You can use this in your autostart file to launch your dockapps and have them show up in the same order every time:

DELAY=.75
APPS='/home/mwilson/bin/clock \
      /home/mwilson/bin/weather \
      /home/mwilson/bin/grabimage \
      /home/mwilson/bin/awmcpuload \
      /home/mwilson/bin/temp \
      /home/mwilson/bin/net \
      /home/mwilson/bin/i-net0 \
      /home/mwilson/bin/i-net1 \
      wmsysmon \
      wmix'
(for X in $APPS ; do ($X &) ; sleep $DELAY ; done) &

Replace each of the commands in APPS with the dockapps you want to run, and they will appear in the dock in the order they are listed. Take care of having a \ at the end of each line, except for the last line.

I'm using rxvt-unicode or aterm, and transparency is leaving artifacts!

This will work in Openbox 3.4. If you are running an older version or have this problem with another wm, here's what to do: By default these terminals use a transparency mode that only works by chance.

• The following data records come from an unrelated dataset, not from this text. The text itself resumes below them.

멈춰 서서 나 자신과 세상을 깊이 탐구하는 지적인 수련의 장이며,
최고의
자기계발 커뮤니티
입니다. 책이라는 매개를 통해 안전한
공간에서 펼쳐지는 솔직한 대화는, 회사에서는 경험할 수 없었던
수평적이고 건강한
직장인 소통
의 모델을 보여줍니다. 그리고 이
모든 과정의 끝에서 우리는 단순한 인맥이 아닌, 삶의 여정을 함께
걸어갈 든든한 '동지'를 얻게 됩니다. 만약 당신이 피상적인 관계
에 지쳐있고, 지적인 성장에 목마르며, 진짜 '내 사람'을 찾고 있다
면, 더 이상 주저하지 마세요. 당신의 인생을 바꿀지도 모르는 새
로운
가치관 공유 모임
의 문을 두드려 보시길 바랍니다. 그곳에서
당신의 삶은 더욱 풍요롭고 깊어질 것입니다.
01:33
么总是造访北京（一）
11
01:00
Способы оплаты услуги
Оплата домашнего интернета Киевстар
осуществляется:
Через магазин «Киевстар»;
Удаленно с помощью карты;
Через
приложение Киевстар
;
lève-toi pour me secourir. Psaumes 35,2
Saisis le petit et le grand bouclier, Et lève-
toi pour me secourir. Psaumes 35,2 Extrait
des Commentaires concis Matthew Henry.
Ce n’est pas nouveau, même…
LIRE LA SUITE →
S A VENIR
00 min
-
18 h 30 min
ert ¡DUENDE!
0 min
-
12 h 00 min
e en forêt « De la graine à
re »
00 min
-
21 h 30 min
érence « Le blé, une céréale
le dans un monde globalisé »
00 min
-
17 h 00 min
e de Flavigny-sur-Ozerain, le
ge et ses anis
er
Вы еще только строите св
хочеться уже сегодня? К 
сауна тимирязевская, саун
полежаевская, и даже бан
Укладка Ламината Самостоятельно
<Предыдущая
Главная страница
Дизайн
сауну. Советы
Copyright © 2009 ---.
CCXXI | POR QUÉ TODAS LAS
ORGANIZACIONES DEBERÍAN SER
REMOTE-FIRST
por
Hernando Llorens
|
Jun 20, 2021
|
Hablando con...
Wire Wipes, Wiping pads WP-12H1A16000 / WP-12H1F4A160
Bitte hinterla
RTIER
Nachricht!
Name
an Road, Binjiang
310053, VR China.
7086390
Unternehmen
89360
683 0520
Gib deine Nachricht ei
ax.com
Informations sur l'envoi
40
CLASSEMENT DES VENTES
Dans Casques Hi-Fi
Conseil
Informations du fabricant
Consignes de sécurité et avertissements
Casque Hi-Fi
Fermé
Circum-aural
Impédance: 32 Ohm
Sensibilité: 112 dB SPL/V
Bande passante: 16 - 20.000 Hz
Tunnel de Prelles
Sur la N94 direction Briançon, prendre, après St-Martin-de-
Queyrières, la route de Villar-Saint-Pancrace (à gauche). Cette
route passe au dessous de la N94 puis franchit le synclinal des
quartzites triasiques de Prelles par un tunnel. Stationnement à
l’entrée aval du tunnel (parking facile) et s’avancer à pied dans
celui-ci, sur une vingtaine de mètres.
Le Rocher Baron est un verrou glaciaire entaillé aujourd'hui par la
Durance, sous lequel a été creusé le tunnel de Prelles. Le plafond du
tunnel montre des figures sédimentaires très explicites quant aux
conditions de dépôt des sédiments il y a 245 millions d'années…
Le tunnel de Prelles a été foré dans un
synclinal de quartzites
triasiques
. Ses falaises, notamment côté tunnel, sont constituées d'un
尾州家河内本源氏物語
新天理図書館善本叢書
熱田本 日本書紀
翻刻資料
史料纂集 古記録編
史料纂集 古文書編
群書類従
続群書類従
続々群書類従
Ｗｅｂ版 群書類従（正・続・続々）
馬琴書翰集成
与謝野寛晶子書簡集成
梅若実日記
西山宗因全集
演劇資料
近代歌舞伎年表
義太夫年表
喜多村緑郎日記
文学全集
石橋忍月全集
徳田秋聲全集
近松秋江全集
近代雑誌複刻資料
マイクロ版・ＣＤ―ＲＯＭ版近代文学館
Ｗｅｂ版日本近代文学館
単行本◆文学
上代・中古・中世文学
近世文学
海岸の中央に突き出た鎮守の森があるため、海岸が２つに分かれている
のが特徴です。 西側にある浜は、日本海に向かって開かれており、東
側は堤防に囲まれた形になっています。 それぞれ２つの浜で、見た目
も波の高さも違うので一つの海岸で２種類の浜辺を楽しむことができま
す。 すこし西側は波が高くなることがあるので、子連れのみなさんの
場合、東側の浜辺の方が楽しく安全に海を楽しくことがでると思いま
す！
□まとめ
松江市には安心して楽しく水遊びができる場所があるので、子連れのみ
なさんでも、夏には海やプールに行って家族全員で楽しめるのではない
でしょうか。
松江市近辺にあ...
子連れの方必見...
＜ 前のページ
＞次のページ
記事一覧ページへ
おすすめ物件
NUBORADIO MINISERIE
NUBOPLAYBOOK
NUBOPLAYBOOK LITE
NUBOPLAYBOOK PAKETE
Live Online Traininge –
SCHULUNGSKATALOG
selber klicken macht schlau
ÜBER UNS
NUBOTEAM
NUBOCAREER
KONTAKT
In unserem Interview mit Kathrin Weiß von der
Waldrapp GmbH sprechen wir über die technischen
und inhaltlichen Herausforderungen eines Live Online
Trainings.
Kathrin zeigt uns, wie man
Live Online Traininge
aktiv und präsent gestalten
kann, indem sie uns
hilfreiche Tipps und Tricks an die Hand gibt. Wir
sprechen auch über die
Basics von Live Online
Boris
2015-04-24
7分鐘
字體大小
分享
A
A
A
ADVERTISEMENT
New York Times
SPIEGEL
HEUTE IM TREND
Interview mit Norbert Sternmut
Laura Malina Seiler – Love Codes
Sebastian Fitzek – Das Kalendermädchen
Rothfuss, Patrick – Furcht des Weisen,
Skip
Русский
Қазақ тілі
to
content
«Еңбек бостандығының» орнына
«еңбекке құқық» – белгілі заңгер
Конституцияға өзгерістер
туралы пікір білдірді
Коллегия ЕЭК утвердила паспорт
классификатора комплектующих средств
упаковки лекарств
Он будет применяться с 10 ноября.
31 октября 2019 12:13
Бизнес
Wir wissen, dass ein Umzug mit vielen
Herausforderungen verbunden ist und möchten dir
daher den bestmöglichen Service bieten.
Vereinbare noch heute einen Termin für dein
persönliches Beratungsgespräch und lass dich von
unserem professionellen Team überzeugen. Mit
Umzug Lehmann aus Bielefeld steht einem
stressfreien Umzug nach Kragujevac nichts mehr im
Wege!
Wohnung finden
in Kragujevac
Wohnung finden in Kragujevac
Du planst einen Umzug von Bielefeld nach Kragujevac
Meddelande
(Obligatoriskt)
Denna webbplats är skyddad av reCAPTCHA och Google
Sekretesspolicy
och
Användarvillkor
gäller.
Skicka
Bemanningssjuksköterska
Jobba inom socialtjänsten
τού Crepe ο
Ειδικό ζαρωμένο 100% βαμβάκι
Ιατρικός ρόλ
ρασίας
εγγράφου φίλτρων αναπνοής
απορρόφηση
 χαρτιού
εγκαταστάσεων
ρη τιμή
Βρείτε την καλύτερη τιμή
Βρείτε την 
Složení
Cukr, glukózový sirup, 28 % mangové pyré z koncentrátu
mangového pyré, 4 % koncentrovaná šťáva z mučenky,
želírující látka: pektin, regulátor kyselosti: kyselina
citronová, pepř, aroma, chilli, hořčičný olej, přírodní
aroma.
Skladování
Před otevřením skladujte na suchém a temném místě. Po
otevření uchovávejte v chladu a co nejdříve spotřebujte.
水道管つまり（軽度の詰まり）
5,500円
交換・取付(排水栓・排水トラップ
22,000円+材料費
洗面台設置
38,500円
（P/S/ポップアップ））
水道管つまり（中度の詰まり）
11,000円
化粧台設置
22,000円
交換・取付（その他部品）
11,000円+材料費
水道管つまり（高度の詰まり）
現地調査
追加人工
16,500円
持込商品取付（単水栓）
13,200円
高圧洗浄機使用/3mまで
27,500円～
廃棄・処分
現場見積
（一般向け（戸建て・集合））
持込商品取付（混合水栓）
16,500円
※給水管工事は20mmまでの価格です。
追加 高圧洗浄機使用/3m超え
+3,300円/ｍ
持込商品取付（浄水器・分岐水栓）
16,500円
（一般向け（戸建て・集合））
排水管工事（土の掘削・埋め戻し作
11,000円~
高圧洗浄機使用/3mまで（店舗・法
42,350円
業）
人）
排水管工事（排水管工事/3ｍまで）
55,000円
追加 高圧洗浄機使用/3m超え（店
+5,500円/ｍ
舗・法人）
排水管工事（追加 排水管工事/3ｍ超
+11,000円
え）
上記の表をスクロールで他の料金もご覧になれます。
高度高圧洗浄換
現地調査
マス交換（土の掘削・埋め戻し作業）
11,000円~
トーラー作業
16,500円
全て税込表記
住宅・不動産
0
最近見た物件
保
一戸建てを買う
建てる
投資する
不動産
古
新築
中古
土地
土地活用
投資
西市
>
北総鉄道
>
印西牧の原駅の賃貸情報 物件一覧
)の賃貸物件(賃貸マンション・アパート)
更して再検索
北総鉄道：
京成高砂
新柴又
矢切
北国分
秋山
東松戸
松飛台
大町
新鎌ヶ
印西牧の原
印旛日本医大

They support a more proper one too. If you use aterm you have to give -sh 99 or -sh 101, with urxvt you have to give -tint white (ie in urxvt you can use -sh 100 and the proper mode). If this doesn't use the correct background image you have to use a background setting program that sets the correct hint, for example Hsetroot and Esetroot.

How do I get true 32-bit transparent windows?

True 32-bit transparency is made possible through the Composite extension. You need to have this extension enabled in your Xserver. Use this command in a terminal to make sure it is enabled:

xdpyinfo|grep Composite

It will list "Composite" if it is enabled.

As well, you need to run a composite manager for applications to access the Composite extension. You can use the xcompmgr with a command like this:

xcompmgr -c -t-5 -l-5 -r4.2 -o.55 &

Run it without any arguments if you don't want any extras like drop shadows.

You could put this command in your autostart file to make it run automatically at log in.

Lastly, you need an application which supports it, such as rxvt-unicode:

urxvt -depth 32 -fg white -bg rgba:0000/0000/0000/bbbb

You can use the transset program to give transparency to any window, with a command such as this:

transset 0.8  # then click on the window you want to make transparent

How do I remove the decorations from all my windows?

You can use the per-app settings to remove decorations from all your windows, or any group of them. The per-app settings are in the <applications> section of your ~/.config/openbox/rc.xml (or the system-wide /etc/xdg/openbox/rc.xml).

Here is an example that would remove decorations from all of your windows except Firefox:

<applications>

  <!-- match all windows, and remove their decorations -->
  <application class="*">
    <decor>no</decor>
  </application>

  <!-- but give decorations back to Firefox -->
  <application name="Firefox*">
    <decor>yes</decor>
  </application>

</applications>

There is a more complicated example showing many of the things you can do with per-app settings in the upgrading to 3.4 guide.

Where did my Debian Menu go?

The short answer is: nowhere. If you previously had an official Debian Openbox .deb installed and saw the Debian Menu in the root menu, the files are all still present on your system. Openbox.org .debs don't set them up -- that's done by Debian developers. You can manage it with a few simple steps in these instructions.